Do what you want to do, don't worry about what other people think or say to you, easier said than done I know.

I love being snuggled up with my DD in bed now and then, couldn't stand it every night though.

I think the only down side to co-sleeping is your sex life, or lack of Grin. Bit hard on the hubbies I think.

spidermama · 27/02/2006 15:23

I find the best way to deal with the opinions of others is to not give a flying toss what they think. Grin

purplemonkeydishwasher · 27/02/2006 15:37

\link{http://www.lalecheleague.org/FAQ/cosleep.html\This} made me feel better about cosleeping

purplemonkeydishwasher · 27/02/2006 15:37

oh yeah and don't tell MIL, it's not worth the bother. (What's with MIL's anyway?!!)

saadia · 27/02/2006 16:04

We still co-sleep with ds1 (4) but are going to try and get him into his own bed as it's now a struggle to get him and ds2 to go to sleep (started various threads on this).

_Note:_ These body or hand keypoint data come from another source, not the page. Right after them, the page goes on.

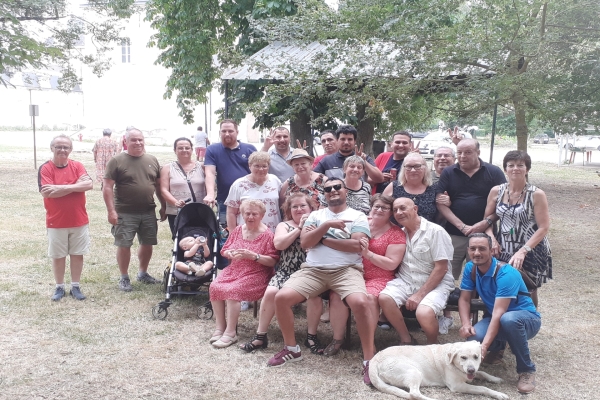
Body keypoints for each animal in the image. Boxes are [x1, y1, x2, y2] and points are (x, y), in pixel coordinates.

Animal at [370, 340, 506, 400]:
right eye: (463, 357)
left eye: (476, 357)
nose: (471, 370)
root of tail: (374, 358)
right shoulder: (457, 386)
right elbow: (483, 388)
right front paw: (499, 394)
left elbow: (483, 372)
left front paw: (495, 379)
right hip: (414, 372)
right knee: (414, 394)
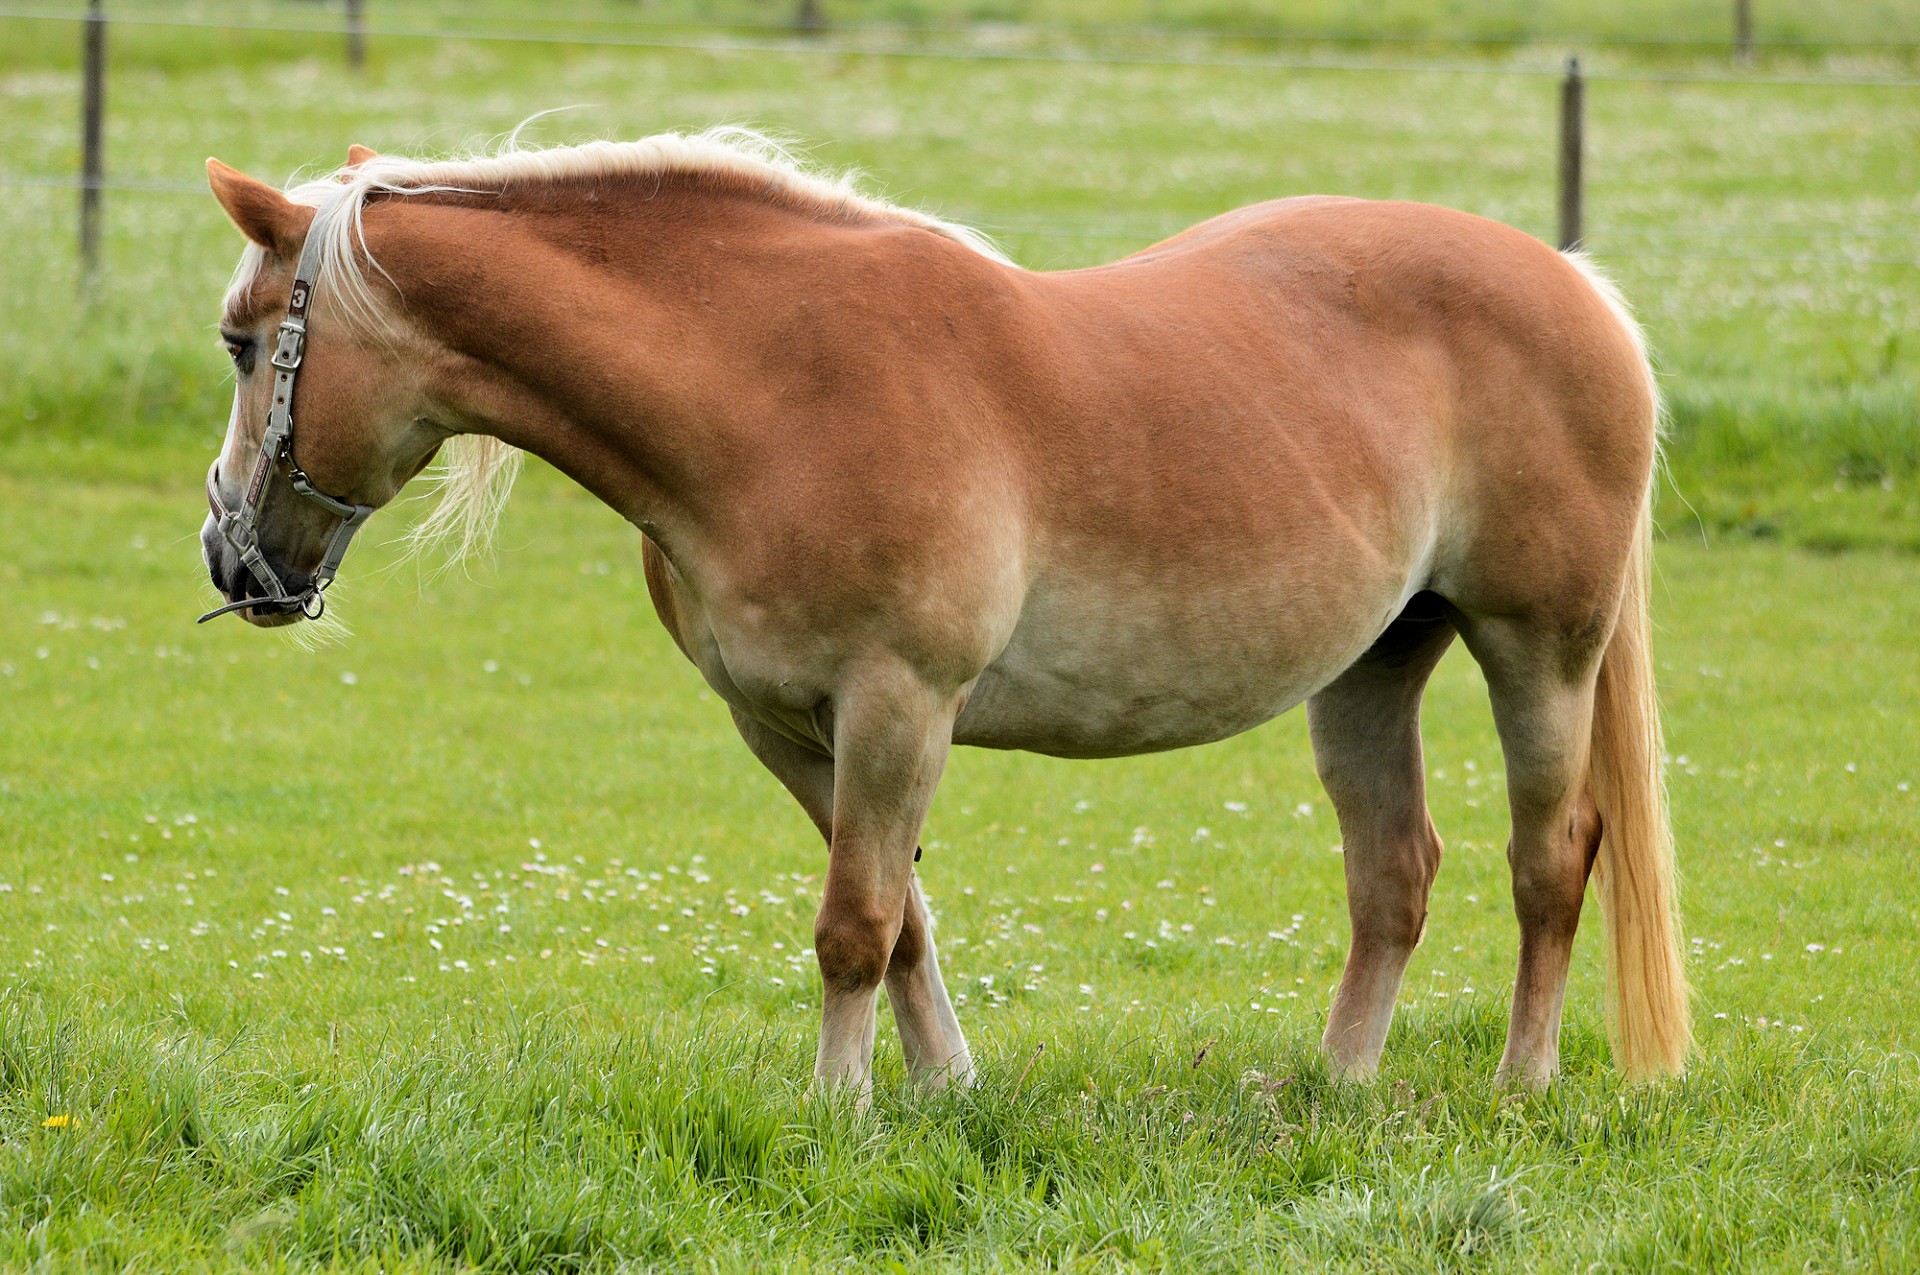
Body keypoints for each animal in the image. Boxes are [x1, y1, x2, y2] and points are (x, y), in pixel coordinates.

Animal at [202, 124, 1689, 1090]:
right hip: (1375, 664)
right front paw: (940, 1090)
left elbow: (854, 924)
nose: (232, 560)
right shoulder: (787, 727)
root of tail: (1574, 282)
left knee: (1553, 856)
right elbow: (900, 915)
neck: (772, 387)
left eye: (242, 340)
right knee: (1395, 872)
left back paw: (1523, 1083)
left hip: (1538, 649)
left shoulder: (897, 704)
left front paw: (838, 1111)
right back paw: (1335, 1088)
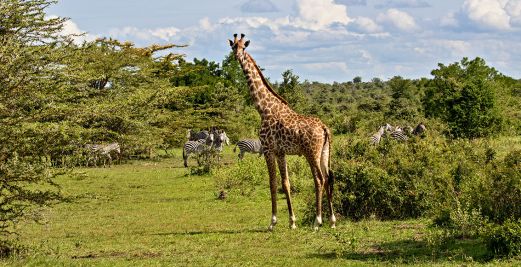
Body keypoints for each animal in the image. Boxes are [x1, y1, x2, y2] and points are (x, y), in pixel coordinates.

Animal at [229, 33, 336, 230]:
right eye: (233, 46)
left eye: (243, 47)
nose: (237, 57)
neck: (263, 109)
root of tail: (324, 128)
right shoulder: (281, 152)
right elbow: (285, 183)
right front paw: (292, 222)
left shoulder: (268, 149)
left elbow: (272, 183)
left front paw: (272, 222)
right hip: (325, 151)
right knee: (328, 177)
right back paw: (332, 220)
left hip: (311, 152)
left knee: (319, 179)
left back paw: (317, 221)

Ds2 (2) sleeps in his cot but sometimes comes into the bed with us. TBH I think that both dh and I secretly love this arrangement and will be a little bit sad when it ends, even though we do think ds1 should be sleeping on his own by now.

Hattie05 · 27/02/2006 16:11

I started out as you, with the intention for dd to sleep in a cot, but she NEVER liked it and often slept in our bed.

Then once she got a 'big girls' bed she has loved going to sleep by herself in it. But always wakes at some point (anywhere between 1 and 6am) and climbs in with us.
I love this because it means we get the first part of the night in bed alone Wink she goes straight back to sleep and we all enjoy a big cuddle in the morning.

Absolutely anyone who knows this, will role their eyes, sigh and say when is she going to learn to sleep in her own bed.

I simply reply - but i like her sleeping in our bed why would i change it?

It is very difficult to not let these comments get to me and i have in the past doubted my own decisions, but i am finding the older dd gets the more i can stand up for myself iykwim! dd is 3 btw.